0500 status/soort 4000 titel plus auteursvermelding 4060 collatie 1100 jaar van uitgave 700X selectiesleutel (of kmc 4700)
0500 status/soort 321X uniforme titel 1620 relatie met documenttitel 700X selectiesleutel (of kmc 4700)
Voor geluidsdragers geldt bij het toekennen van v-status voor document- en onderdeeltitels:
Bewerkingen worden behandeld conform de regels gegeven in RT3 par. K26, met name de onder a, b en c genoemde regels uit de 1e alinea en de 3e alinea. Deze laatste alinea is met name van belang als de catalogiseerder niet kan beslissen - om wat voor reden dan ook - of het gaat om een nieuw werk of niet. De gegeven aanwijzing "raadpleging van de inhoud" zal bij geluidsdragers slechts bestaan uit het raadplegen van de evt. begeleidende tekst in, op of (los) bij het document of de houder. Bibliograferen is uiteraard mogelijk maar dient zoveel mogelijk vermeden te worden (werklast).
Zie de regels voor de uniforme titel (kmc 326X) voor een overzicht van bronnen die gebruikt worden bij bibliograferen.
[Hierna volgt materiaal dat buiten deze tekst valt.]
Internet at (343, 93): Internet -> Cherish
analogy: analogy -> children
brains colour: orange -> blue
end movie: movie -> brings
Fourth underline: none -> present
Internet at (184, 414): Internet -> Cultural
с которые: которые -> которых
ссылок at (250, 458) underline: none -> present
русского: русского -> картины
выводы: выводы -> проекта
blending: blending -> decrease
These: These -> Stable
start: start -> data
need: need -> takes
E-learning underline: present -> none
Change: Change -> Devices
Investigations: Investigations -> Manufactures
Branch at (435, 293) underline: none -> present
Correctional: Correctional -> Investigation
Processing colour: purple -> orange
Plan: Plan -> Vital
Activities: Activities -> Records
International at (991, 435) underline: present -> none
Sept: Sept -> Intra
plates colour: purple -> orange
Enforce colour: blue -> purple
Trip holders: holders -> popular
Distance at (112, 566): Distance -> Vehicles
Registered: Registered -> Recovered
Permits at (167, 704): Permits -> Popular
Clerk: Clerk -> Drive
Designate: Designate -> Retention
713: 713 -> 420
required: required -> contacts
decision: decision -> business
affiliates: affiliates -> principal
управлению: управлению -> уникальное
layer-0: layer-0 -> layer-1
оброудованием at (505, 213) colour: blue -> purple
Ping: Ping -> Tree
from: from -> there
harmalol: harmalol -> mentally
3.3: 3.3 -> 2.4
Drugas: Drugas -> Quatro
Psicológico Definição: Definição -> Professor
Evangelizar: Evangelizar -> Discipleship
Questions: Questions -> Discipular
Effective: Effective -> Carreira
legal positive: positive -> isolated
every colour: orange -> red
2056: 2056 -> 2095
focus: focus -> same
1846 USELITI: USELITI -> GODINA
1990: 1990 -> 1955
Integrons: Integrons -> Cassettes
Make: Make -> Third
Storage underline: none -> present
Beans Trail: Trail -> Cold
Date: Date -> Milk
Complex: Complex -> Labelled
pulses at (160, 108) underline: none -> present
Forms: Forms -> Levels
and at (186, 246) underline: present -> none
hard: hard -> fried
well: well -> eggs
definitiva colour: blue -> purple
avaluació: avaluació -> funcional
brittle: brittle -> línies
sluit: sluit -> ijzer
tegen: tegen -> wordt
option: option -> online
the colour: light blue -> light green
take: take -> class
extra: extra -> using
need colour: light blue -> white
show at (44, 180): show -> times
Als ook na bibliograferen geen beslissing mogelijk is, geldt de presentatie van het document als doorslaggevend.
Validatie onderdeeltitels
:
Verplicht | Gs | Ms | |
0500 | * | * | bibl. soort/status |
1620 | * | * | redactie |
321X | * | * | uniforme titel |
700X | * | * |
Optioneel: overige kenmerken
Validatie koepeltitels
Verplicht | Gs | Ms | |
0500 | * | * | bibl. soort/status |
1100 | * | * | jaar |
4000 | * | * | titel |
4030 | * | uitgever | |
700X | * | * |
Verandering van gegevens betreffende collatie, editie en jaar van uitgave noodzaken niet altijd tot het maken van een nieuwe beschrijving van een document.
Herpersingen van een grammofoonplaat bijv. kunnen met behulp van de herdruktechniek met één en dezelfde beschrijving worden gecatalogiseerd. Ook als twee verschillende informatiedragers (compactdisc/grammofoonplaat bijv.) dezelfde informatie bevatten, kunnen met behulp van de herdruktechniek beide geluidsdragers met dezelfde beschrijving worden gecatalogiseerd.
Men maakt gebruikt van de herdruktechniek als de volgende gegevens van twee objecten niet verschillen:
In het laatste geval worden de labelnummers van de verschillende geluidsdragers afzonderlijk vermeld in de kenmerkcodes 230X. Afwijkende gegevens omtrent collatie, editie en jaar van uitgave worden vermeld op exemplaarniveau (kmc's 4860, 4820/4821 en 4850).
Bij optreden van belangrijke wijzigingen in één der vier genoemde categorieën wordt de editietechniek gehanteerd, d.w.z. een aparte beschrijving onder eigen PPN.